Sin que el espectador participase de su experiencia de voyeur en tiempo real, pues es una carga informativa suministrada por intermedio de un racconto, el maduro, alcohólico e impotente personaje del ricachón encarnado por Rod Steiger ve como cada noche su esposa, Romy Schneider, es tomada por su joven vecino, arriba de la alfombra de la sala del chalet familiar de Saint-Tropez, en la película Manos sucias (Claude Chabrol, 1975).
La traición, además de despertarle ideas violentas respecto al intruso, reconfigura algún clúster dañado de este hombre, quien rumbo al epílogo le demuestra a su esposa que su impotencia sexual pasó a la historia, mediante la antológica posesión que deja a la entonces mujer más sexy del planeta con ojos enjugados por lágrimas encontradas de placer, culpa, incomprensión, perdón y asco por sí misma. Allí, sobre la misma alfombra de la infidelidad.
Imagino que algo semejante a lo imaginado por el gran Chabrol, ese cirujano por antonomasia de los tumores de la burguesía francesa y además muy buen conocedor de la diada erotismo-tragedia, se le haya pasado por la mente al realizador Adrian Lyne para perpetrar su último atentado al cine, el presunto thriller erótico de estreno en el espacio televisivo cubano La película del sábado.

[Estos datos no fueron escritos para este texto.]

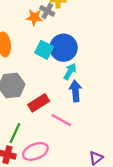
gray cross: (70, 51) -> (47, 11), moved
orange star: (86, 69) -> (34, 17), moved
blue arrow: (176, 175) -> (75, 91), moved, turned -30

El primero de los numerosos problemas es que el director de Aguas profundas (Deep Water, 2022) no es el mismo de La mujer infiel o El infierno; y el segundo que ya la tendencia del thriller erótico tiene casi cuatro décadas de desfase en Hollywood. El tercero, que a las sutilezas de un Chabrol o cualquier otro director de fuste, Lyne contrapone meras estridencias. El cuarto, que ni el insípido Ben Affleck ni la tan bella como limitada Ana de Armas son Rod Steiger o, sobre todo, Romy Schneider. Ya puestos, tampoco son el Michael Douglas y la Glenn Close de Atracción fatal o ni siquiera el Richard Gere y la Diane Lane de Infidelidad, par de películas anteriores de la misma corriente firmadas por el realizador británico de 82 años, también causante de Una proposición indecente y Nueve semanas y media.
Desde sus 62, hacía justo veinte, este señor no filmaba. Y se nota. Su Aguas profundas es un bodrio de feria en términos de guion, dramaturgia e interpretaciones. No voy a develar la trama aquí, pero esta se encuentra repleta de incoherencias, decisiones y soluciones injustificadas, escenas pueriles, reacciones psicológicas no menos infantiles en personajes adultos... Y el suspenso, la acción y el erotismo, los cuales se supone fuesen ingredientes esenciales de algo vendido como “la renovación del thriller erótico”, huelgan en pantalla.
También precisa entenderse el contexto en el cual el erotómano director de Lolita filma esto: en la época del #MeToo, lo políticamente correcto, cuando mostrar el escote de una mujer llega a producir reacciones incómodas en la falsa generación neo puritana y pseudo feminista de la industria yanki. Rodar un filme semejante en un momento donde el Código Hays sería más magnánimo que cuanto permite Hollywood hoy es casi irracional, la verdad. Si además de eso, se le suma la ausencia de química entre ese robot de la expresión apellidado Afleck y nuestra Anita, se inferirá que las supuestas “escenas de sexo” de eso tengan poco y el carácter de representación resulte tan evidente. Y no es porque ella no esté capacitada para tales escenas, algo demostrado, bien, por la coterránea en Manos de piedra.
Mucho peor que la adaptación a la novela de Patricia Highsmith en la cual se basa, estrenada hace cuatro décadas por el francés Michel Deville al servicio de Isabelle Huppert y Jean-Louis Trintignant, estas Aguas profundas de Lyne nunca debieron emerger de sus diques de contención.